[WHAT THE TASK ASKS]:
Only the lines from the one containing "Summit County" through the one containing "Two coaches meeting" should be printed, exactly as they appear below, with both ends included.

══ DATASET CONTENT

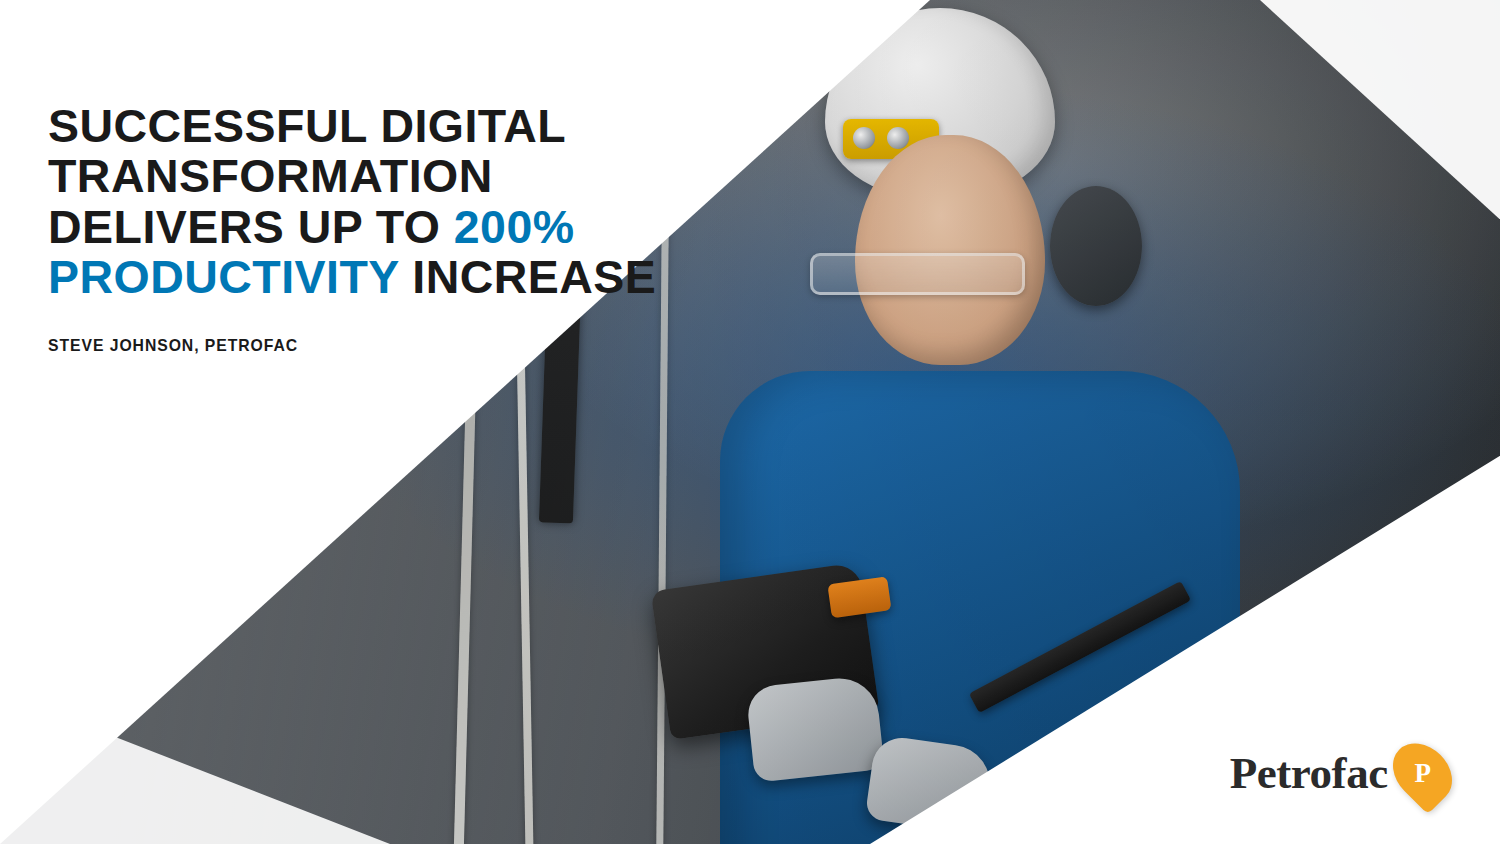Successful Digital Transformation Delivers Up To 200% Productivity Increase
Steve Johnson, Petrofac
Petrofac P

════
══ DATASET CONTENT

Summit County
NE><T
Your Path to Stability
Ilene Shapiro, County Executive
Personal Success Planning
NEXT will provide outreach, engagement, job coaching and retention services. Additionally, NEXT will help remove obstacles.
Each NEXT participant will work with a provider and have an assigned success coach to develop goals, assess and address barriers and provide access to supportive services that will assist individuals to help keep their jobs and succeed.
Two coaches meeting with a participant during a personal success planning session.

════

[SOLUTION TO THIS EXERCISE]:
Summit County
NE><T
Your Path to Stability
Ilene Shapiro, County Executive
Personal Success Planning
NEXT will provide outreach, engagement, job coaching and retention services. Additionally, NEXT will help remove obstacles.
Each NEXT participant will work with a provider and have an assigned success coach to develop goals, assess and address barriers and provide access to supportive services that will assist individuals to help keep their jobs and succeed.
Two coaches meeting with a participant during a personal success planning session.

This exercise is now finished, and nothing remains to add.